- [Directions]
Reproduce the records exactly, but not the pictures.

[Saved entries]

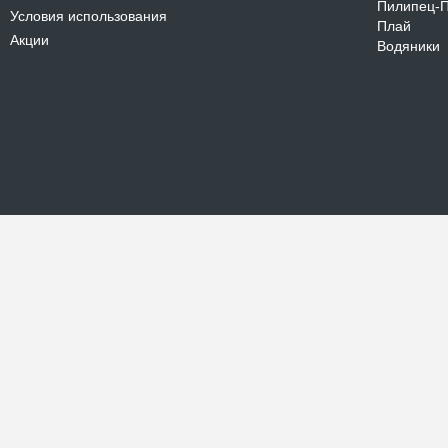
Пилипец-
Условия использования
Плай
Акции
Водяники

- [Completed task]
Пилипец-
Условия использования
Плай
Акции
Водяники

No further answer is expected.